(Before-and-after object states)

--- START ---

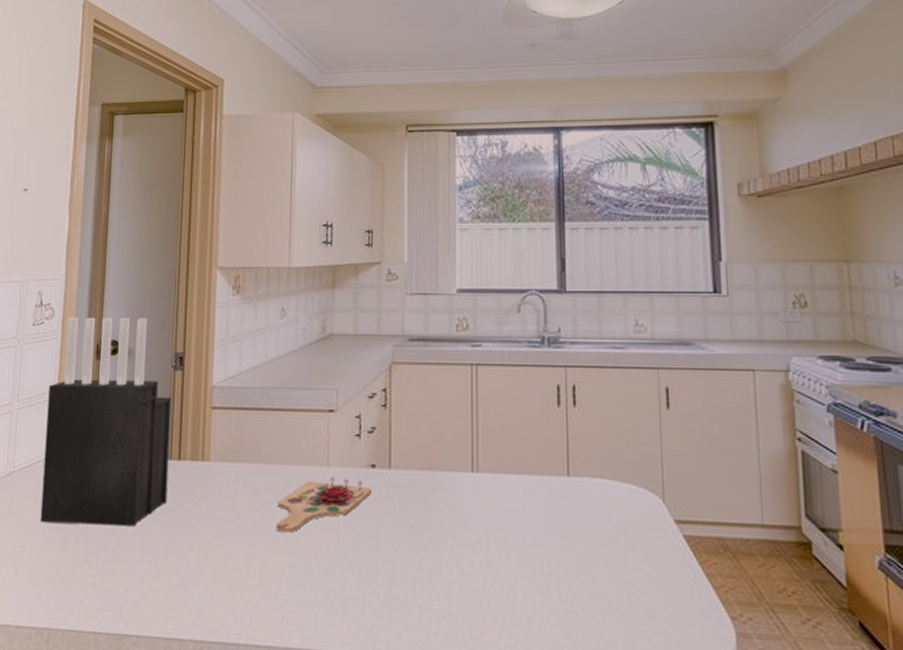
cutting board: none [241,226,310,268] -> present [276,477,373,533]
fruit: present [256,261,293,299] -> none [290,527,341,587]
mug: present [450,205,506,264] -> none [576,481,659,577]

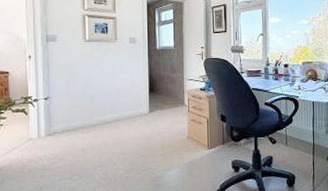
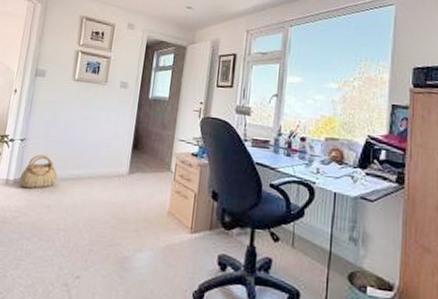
basket: none [50,108,86,139] -> present [19,154,58,189]

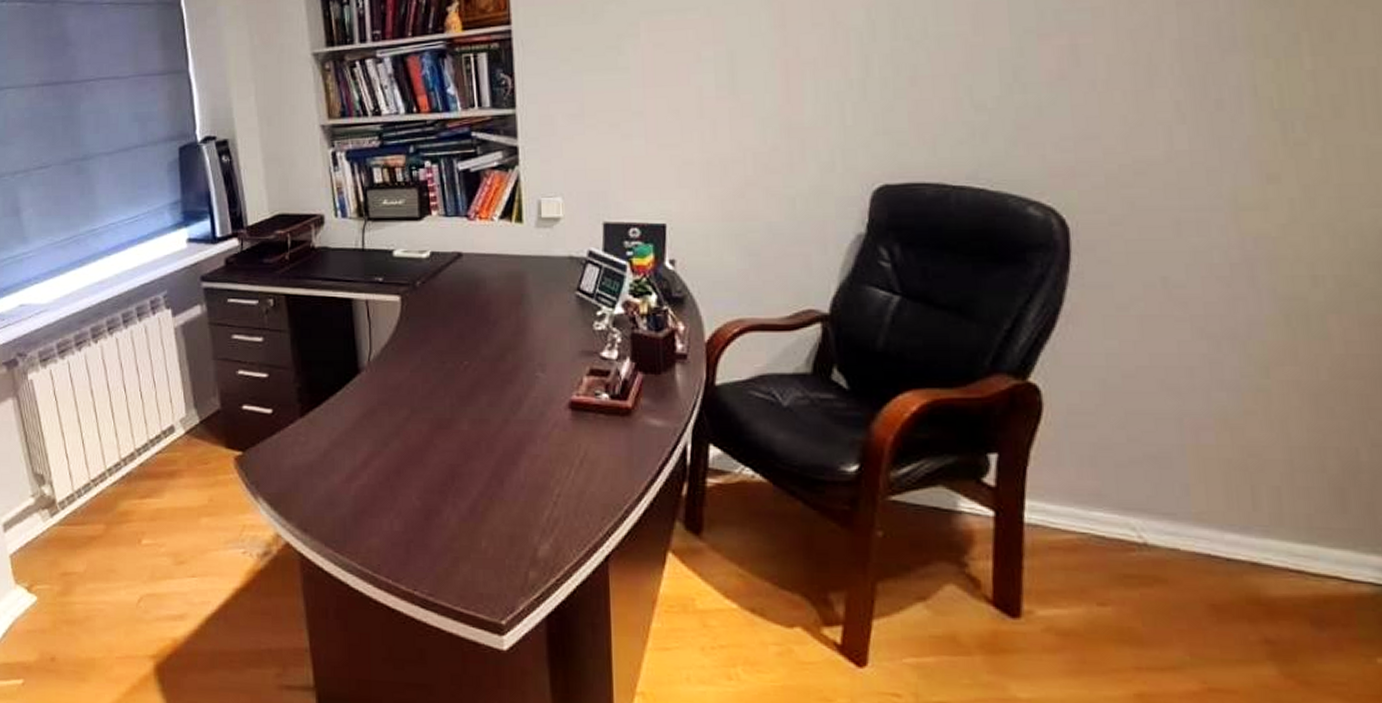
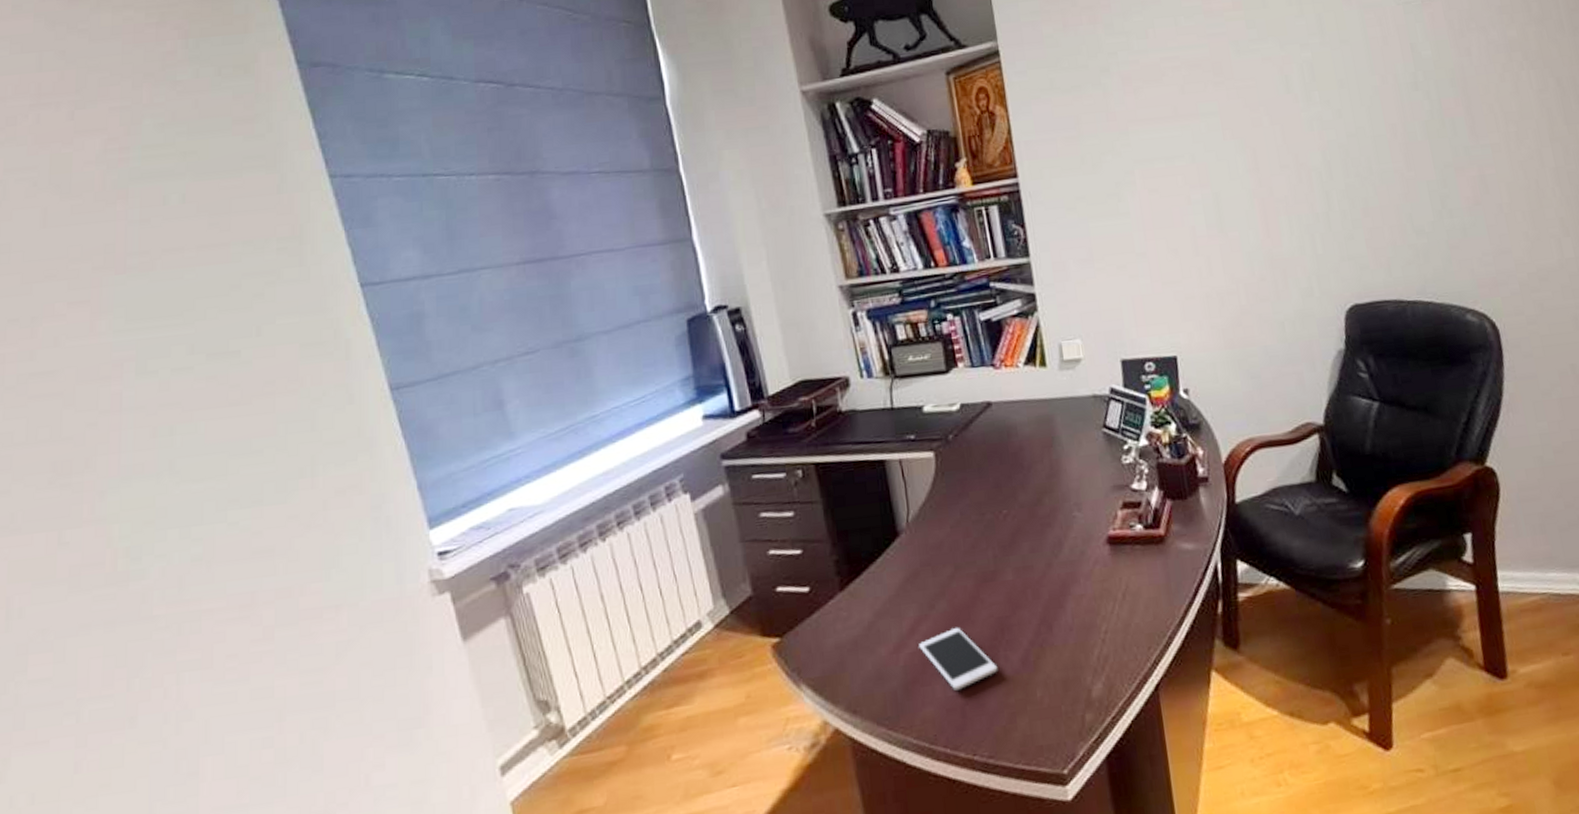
cell phone: none [370,467,445,527] -> present [919,627,998,691]

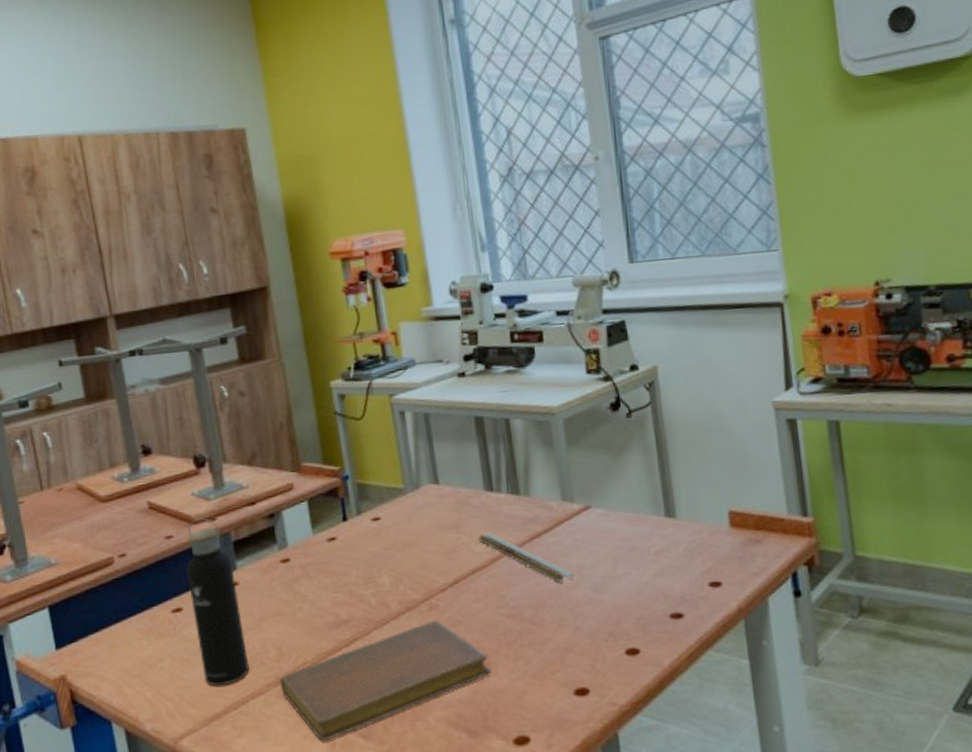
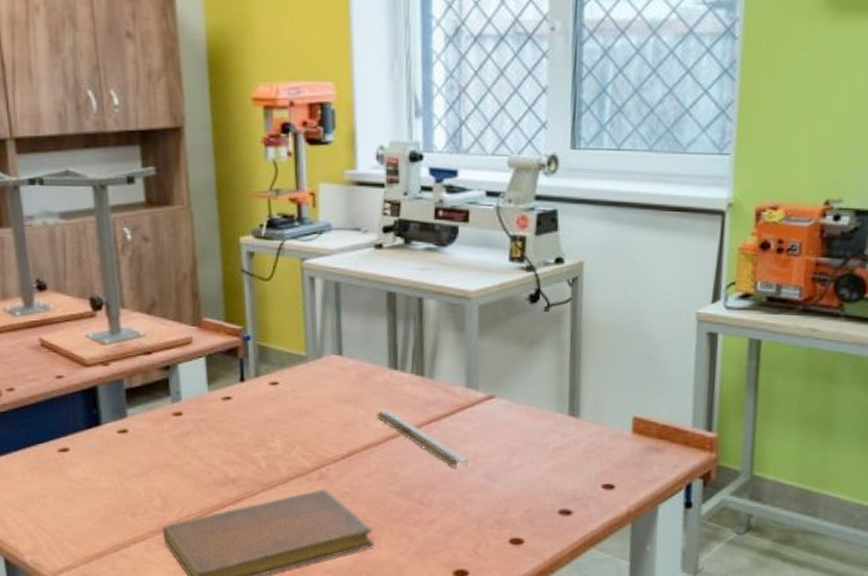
water bottle: present [186,518,250,686] -> none [76,361,133,528]

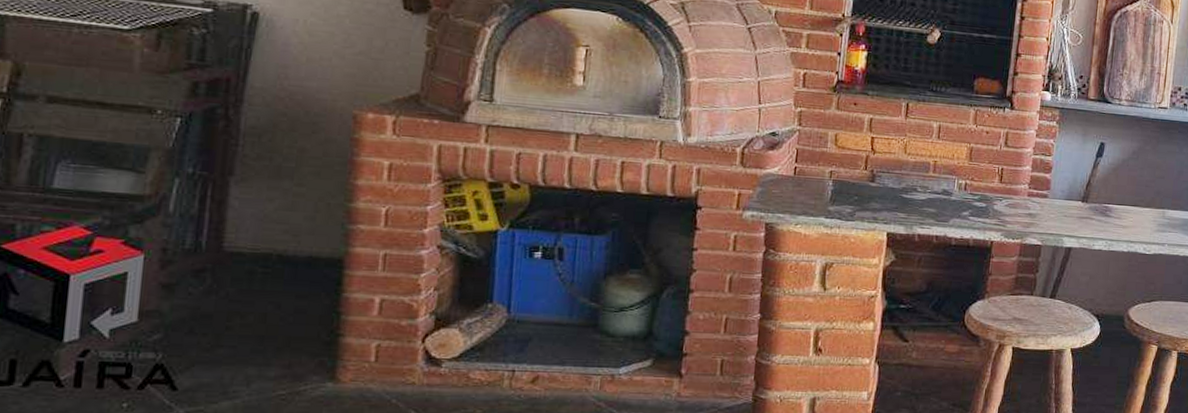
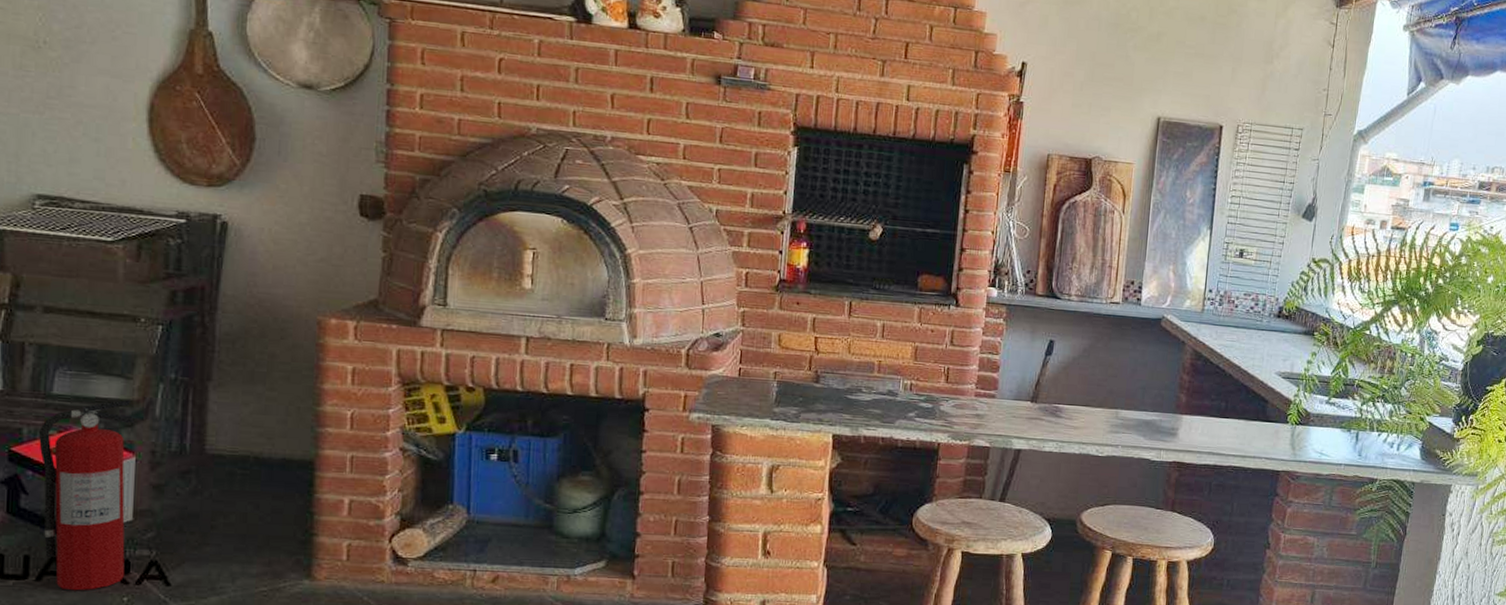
fire extinguisher: none [33,194,145,397] -> present [38,399,134,591]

--- END ---

(PROBLEM TO SOLVE)
Repeat all entries exactly, pictures excluded.

(EXPECTED ANSWER)
cutting board: none [241,226,310,268] -> present [276,477,373,533]
fruit: present [256,261,293,299] -> none [290,527,341,587]
mug: present [450,205,506,264] -> none [576,481,659,577]

basket: none [50,108,86,139] -> present [19,154,58,189]

cell phone: none [370,467,445,527] -> present [919,627,998,691]

water bottle: present [186,518,250,686] -> none [76,361,133,528]

fire extinguisher: none [33,194,145,397] -> present [38,399,134,591]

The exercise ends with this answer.